Build API for array processing built on dtype-next
Opened this issue · 0 comments
ezmiller commented
Goal
Currently, tablecloth provides an easy-to-use wrapper over tech.ml.dataset’s high-performance dataset processing constructs. One part of the tech.ml stack that tablecloth has not directly covered is dtype-next, which provides a highly performant basis for array-like numerical processing, similar to Numpy.

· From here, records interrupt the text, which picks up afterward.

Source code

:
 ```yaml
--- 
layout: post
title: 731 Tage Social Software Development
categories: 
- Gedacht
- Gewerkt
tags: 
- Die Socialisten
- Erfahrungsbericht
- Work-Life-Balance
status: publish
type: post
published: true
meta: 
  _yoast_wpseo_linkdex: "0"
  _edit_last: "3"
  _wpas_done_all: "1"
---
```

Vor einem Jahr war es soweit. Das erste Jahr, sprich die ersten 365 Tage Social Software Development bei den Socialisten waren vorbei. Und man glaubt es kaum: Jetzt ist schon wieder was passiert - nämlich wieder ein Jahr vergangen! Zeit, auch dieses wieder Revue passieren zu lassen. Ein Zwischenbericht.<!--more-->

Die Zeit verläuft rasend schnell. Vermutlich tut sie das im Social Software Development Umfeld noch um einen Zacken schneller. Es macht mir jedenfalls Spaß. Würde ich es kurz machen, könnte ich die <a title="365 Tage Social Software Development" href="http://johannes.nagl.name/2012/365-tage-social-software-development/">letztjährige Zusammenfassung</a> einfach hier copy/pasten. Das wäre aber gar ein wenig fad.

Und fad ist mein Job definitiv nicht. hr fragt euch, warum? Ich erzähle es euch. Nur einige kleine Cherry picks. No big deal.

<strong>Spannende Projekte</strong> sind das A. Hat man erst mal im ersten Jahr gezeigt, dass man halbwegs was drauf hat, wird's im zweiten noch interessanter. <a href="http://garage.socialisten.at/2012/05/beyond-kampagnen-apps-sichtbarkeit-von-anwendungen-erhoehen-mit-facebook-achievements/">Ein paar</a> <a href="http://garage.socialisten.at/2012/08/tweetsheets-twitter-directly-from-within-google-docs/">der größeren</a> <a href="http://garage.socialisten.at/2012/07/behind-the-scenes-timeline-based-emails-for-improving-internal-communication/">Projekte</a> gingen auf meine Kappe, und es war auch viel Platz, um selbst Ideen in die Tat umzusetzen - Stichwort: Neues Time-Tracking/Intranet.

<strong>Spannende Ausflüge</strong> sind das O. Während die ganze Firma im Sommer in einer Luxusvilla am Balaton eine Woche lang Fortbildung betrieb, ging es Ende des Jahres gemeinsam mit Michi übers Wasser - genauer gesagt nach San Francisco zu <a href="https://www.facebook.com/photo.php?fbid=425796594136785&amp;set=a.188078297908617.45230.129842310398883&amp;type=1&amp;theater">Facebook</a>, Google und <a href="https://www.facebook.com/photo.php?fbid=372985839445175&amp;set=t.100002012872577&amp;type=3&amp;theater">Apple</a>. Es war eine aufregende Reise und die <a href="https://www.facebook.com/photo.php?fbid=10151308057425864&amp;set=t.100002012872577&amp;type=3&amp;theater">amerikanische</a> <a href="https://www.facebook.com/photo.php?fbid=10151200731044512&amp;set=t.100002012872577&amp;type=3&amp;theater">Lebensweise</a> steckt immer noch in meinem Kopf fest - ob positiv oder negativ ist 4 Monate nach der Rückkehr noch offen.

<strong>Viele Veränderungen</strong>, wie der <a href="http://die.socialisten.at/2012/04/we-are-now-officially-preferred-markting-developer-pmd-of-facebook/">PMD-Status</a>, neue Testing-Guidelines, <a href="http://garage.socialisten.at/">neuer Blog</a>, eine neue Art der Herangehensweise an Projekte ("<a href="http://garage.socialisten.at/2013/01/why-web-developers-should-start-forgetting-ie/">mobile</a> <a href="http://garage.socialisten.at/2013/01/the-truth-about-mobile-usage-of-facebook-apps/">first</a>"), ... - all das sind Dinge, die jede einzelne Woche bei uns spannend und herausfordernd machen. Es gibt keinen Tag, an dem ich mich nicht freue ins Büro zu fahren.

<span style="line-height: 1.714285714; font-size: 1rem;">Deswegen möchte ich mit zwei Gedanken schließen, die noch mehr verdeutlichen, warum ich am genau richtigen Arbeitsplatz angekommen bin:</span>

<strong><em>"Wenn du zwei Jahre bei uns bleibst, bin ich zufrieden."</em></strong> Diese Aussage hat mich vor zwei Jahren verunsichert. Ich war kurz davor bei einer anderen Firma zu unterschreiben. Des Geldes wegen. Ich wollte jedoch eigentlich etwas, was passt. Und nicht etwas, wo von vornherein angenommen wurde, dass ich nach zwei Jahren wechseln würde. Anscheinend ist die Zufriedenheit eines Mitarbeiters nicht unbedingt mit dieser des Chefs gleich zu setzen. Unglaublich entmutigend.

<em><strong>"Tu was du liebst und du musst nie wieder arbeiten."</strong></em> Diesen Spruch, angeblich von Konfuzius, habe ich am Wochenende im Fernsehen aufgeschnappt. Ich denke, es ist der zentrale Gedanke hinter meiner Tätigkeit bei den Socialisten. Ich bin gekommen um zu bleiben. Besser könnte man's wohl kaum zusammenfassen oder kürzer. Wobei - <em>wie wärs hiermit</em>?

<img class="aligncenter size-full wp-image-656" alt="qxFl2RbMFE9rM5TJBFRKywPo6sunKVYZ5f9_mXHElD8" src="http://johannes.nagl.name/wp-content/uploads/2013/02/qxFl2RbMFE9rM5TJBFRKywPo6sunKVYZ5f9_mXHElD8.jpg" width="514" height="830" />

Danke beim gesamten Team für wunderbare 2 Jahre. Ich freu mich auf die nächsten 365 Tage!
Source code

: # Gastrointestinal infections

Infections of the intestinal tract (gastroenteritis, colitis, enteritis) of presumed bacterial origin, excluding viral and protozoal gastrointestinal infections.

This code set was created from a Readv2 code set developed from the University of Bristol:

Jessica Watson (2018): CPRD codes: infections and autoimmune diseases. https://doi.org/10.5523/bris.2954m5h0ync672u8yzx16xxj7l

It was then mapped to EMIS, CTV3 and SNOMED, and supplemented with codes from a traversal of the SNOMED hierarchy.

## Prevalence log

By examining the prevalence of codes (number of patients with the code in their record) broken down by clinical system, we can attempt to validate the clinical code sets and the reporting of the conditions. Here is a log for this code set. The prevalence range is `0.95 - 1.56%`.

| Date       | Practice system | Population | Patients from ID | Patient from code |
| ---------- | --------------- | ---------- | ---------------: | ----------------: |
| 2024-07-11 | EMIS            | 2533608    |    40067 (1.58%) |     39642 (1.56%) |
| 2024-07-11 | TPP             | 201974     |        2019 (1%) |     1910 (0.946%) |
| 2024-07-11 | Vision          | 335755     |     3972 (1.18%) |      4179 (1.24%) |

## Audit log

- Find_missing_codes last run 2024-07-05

The project I am proposing aims to wrap dtype-next within tablecloth, providing a new easy-to-use API for numerical structures for the emerging Clojure data processing ecosystem.
Rough Outline of Steps
During this project, I will focus on the following tasks:
- Add a new function to tablecloth (perhaps named
column
orarray
) that will return a typed, countable, random-access data structure backed by dtype-next’s abstractions; - Design two API pathways to interact with this structure: one that realizes the data fully at each step, providing more straightforward but less efficient interaction; and another, more performant but slightly harder to use, that allows users to wrap processing steps in a "transaction";
- Mimic the Numpy (and possibly R vector) APIs ensuring an equivalently complete functional interface for numerical processing;
- Ensure support reading-friendly format for printing columns in the Clojure REPL (see techascent/tech.ml.dataset#203);
- Validate the usefulness of the API by implementing real-world examples with various characteristics (missing values, various data types, challenging sizes, etc.) and comparing the ergonomics with other platforms such as Python and R.
Open Questions
- What will the name of this entity be? Some options could be:
array
,column
,buffer
,column-vector
. - Does it make sense for this API to live within tablecloth or might we want to break it out into its own library?
- Are there ways that this work needs to align with the work that @ribelo and @genmeblog are doing to define a syntax for operations on dataset columns (e.g. #47 )?